Depuis des décennies les politiques de santé ont considéré que l'hôpital public devait être traité comme une entreprise économique.
À équilibrer. Cette transformation accompagne une biologisation outrancière des champs sociaux fondée sur les nouveaux
savoirs de la génétique et des neurosciences.

Dans ces conditions la psychiatrie, la pédopsychiatrie se voient intimer la quasi-obligation, dans leurs espaces de soins,
d’abandonner la psychanalyse, la psychothérapie et la psychothérapie institutionnelle.
Un dialogue s’était installé entre les champs biologique et psychique, profitable au sujet humain désirant,
en maintenant des ouvertures propices à la créativité dans les soins. Cependant le projet gouvernemental de la santé
et la mise en œuvre des décrets seront appliqués dès janvier 2022 réorganisant la psychiatrie
avec les neurosciences en excluant de fait la psychanalyse, la subjectivité et le fonctionnement de l'inconscient.

La formation des psychiatres, des psychologues et autres intervenants, sera désormais tournée vers les bilans,
les tests neurophysiologiques et les procédures ouvrant sur les diagnostics promus par le DSM-5.
La souffrance psychique sera prise en compte par des traitements cognitivistes et comportementaux,
eux-mêmes encadrés par un médical prédictif et performatif dans le cadre d’un parcours de soins.
Des médecins sont alors pris dans des enjeux et des paradoxes entre les politiques de santé et la réalité clinique.

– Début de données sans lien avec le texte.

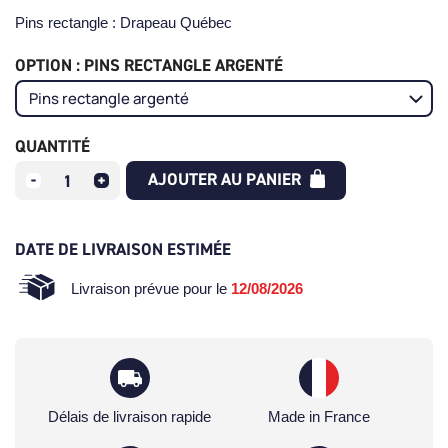
Pins rectangle : Drapeau Québec
OPTION : PINS RECTANGLE ARGENTÉ
QUANTITÉ
AJOUTER AU PANIER
DATE DE LIVRAISON ESTIMÉE
Livraison prévue pour le
12/08/2026
Délais de livraison rapide
Made in France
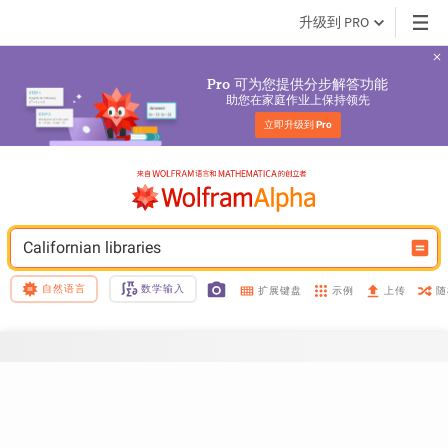
升级到 PRO
 可为您提供分步解答功能
Pro
助您在家庭作业上保持领先
立即升级到 
Pro
Californian libraries
自然语言
数学输入
示例
随
扩展键盘
上传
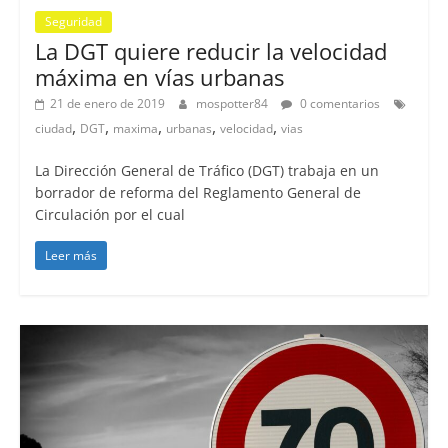
Seguridad
La DGT quiere reducir la velocidad
máxima en vías urbanas
21 de enero de 2019
mospotter84
0 comentarios
,
,
,
,
,
ciudad
DGT
maxima
urbanas
velocidad
vias
La Dirección General de Tráfico (DGT) trabaja en un
borrador de reforma del Reglamento General de
Circulación por el cual
Leer más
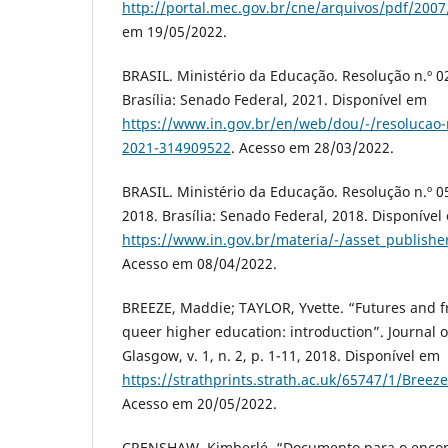
http://portal.mec.gov.br/cne/arquivos/pdf/2007
em 19/05/2022.
BRASIL. Ministério da Educação. Resolução n.º 02
Brasília: Senado Federal, 2021. Disponível em
https://www.in.gov.br/en/web/dou/-/resolucao-n
2021-314909522
. Acesso em 28/03/2022.
BRASIL. Ministério da Educação. Resolução n.º 
2018. Brasília: Senado Federal, 2018. Disponível
https://www.in.gov.br/materia/-/asset_publis
Acesso em 08/04/2022.
BREEZE, Maddie; TAYLOR, Yvette. “Futures and fr
queer higher education: introduction”. Journal o
Glasgow, v. 1, n. 2, p. 1-11, 2018. Disponível em
https://strathprints.strath.ac.uk/65747/1/Bree
Acesso em 20/05/2022.
CRENSHAW, Kimberlé. “Documento para o encont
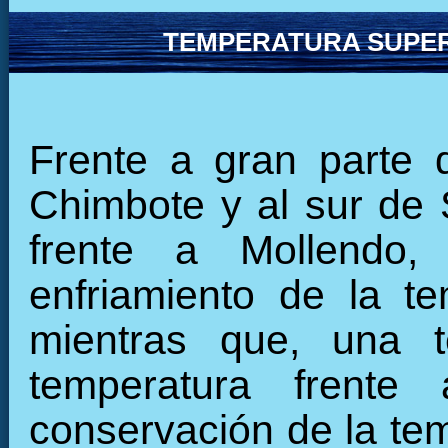
TEMPERATURA SUPER
Frente a gran parte 
Chimbote y al sur de
frente a Mollendo,
enfriamiento de la t
mientras que, una t
temperatura frent
conservación de la tem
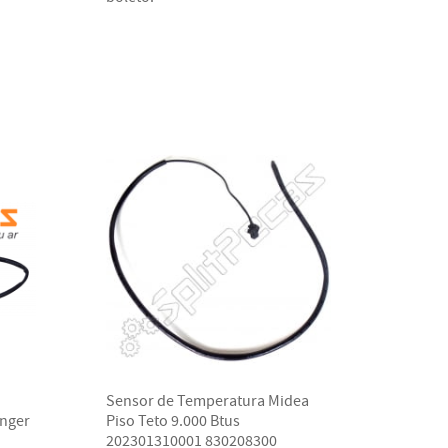
Sensor de Temperatura Midea
inger
Piso Teto 9.000 Btus
202301310001 830208300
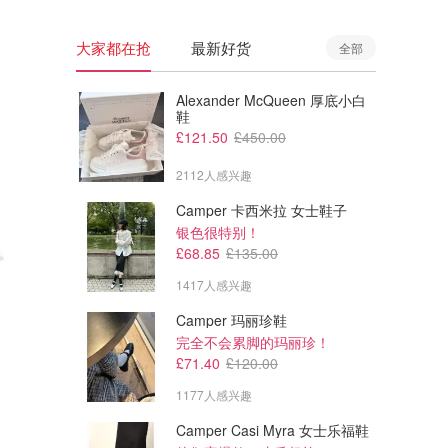
大家都在抢
最新好货
全部
Alexander McQueen 厚底小白
鞋
£121.50
£450.00
2112人感兴趣
Camper 卡西米拉 女士鞋子
银色很特别！
£68.85
£135.00
1417人感兴趣
Camper 玛丽珍鞋
£12.99
£14.99
完全不会累脚的玛丽珍！
塑料汤盒 1000ml 6只装 密封
10件套食品密封盒 1000ml 带
£71.40
£120.00
盖
1177人感兴趣
Amazon
Amazon
Camper Casi Myra 女士乐福鞋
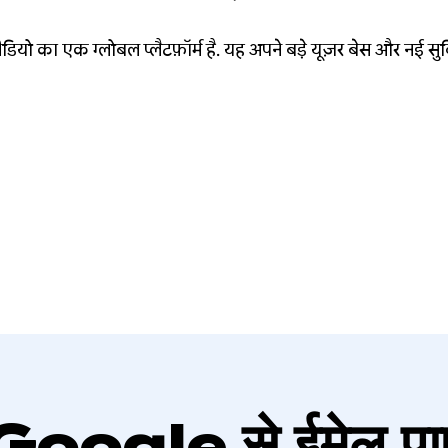
 सुविधाओं के लिए ऐप्लिकेशन
डियो का एक ग्लोबल प्लैटफ़ॉर्म है. यह अपने बड़े यूज़र बेस और नई स
ेहतर की
Google से ईमेल पाए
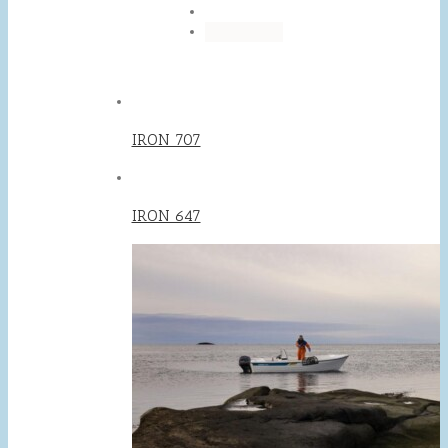
IRON 707
IRON 647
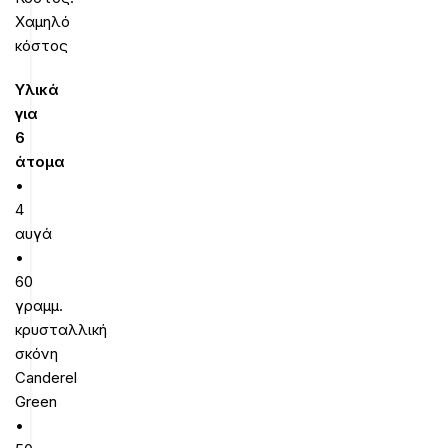
Χαμηλό
κόστος
Υλικά
για
6
άτομα
•
4
αυγά
•
60
γραμμ.
κρυσταλλική
σκόνη
Canderel
Green
•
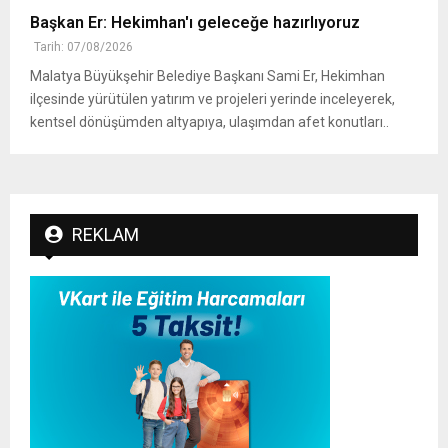
Başkan Er: Hekimhan'ı geleceğe hazırlıyoruz
Tarih: 07/08/2026
Malatya Büyükşehir Belediye Başkanı Sami Er, Hekimhan
ilçesinde yürütülen yatırım ve projeleri yerinde inceleyerek,
kentsel dönüşümden altyapıya, ulaşımdan afet konutları..
REKLAM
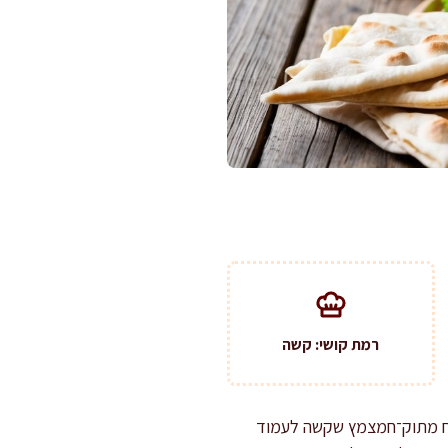
רמת קושי: קשה
חוח מתוק־חמצמץ שקשה לעמוד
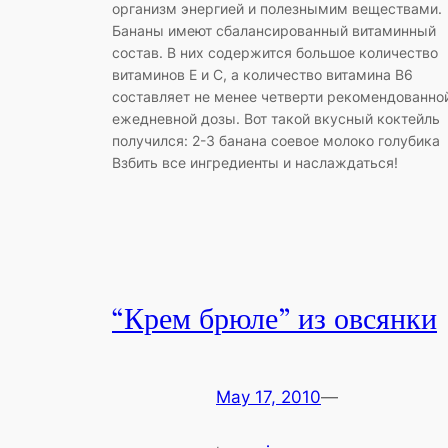
организм энергией и полезнымим веществами.
Бананы имеют сбалансированный витаминный
состав. В них содержится большое количество
витаминов Е и С, а количество витамина В6
составляет не менее четверти рекомендованно
ежедневной дозы. Вот такой вкусный коктейль
получился: 2-3 банана соевое молоко голубика
Взбить все ингредиенты и наслаждаться!
“Крем брюле” из овсянки
May 17, 2010
—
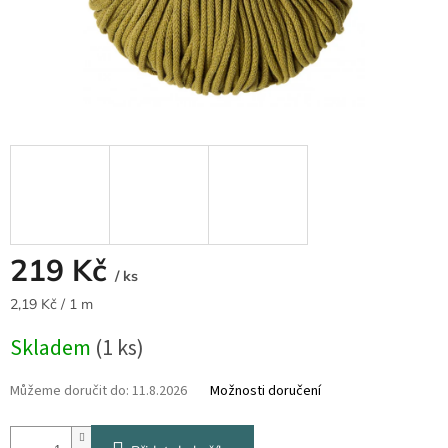
219 Kč
/ ks
Měrná
2,19 Kč / 1 m
cena:
Skladem
(1 ks)
Můžeme doručit do:
11.8.2026
Možnosti doručení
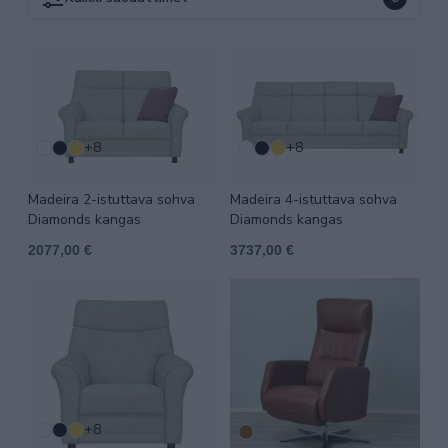
+8
+8
Madeira 2-istuttava sohva
Madeira 4-istuttava sohva
Diamonds kangas
Diamonds kangas
2077,00 €
3737,00 €
+8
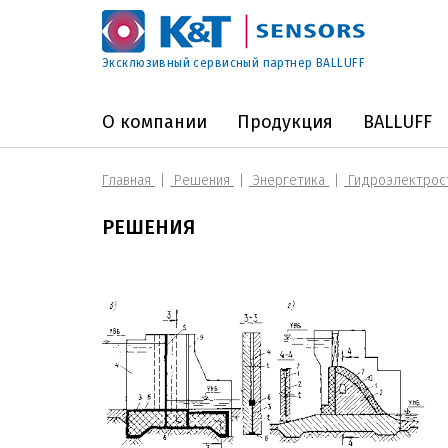
Эксклюзивный сервисный партнер BALLUFF
О компании
Продукция
BALLUFF
Главная
Решения
Энергетика
Гидроэлектрос
РЕШЕНИЯ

Il devient alors très difficile de prendre en charge la personne dans son histoire, son environnement
et dans le social. Elle est donc réduite au mental et à une «médecine du cerveau».

En ne prenant pas la personne humaine dans ses rapports d’interactions relationnelles dans le social,
c'est donc une véritable mutation anthropologique et idéologique qui est annoncée.
Comme l'avait prévu Aldous Huxley, il convient de se soumettre à la machine et à ses algorithmes.

Le Collège International de Psychanalyse et d’Anthropologie (CIPA) ne peut que lancer un appel pour refuser
l’application de ces décrets et lutter contre la désaffection de l'humain. La liberté de penser n’est-elle pas en question ?

 

Le bureau du CIPA : Jean Nadal, Christine Gioja Brunerie, Marie-Laure Dimon, Agnès Antoine, Albert Le Dorze,
Anne-Marie Leriche, Gérard Delacour.

Et : Emilie Garcia Ballester, Michel Brouta, Serge Raymond, membres du CIPA.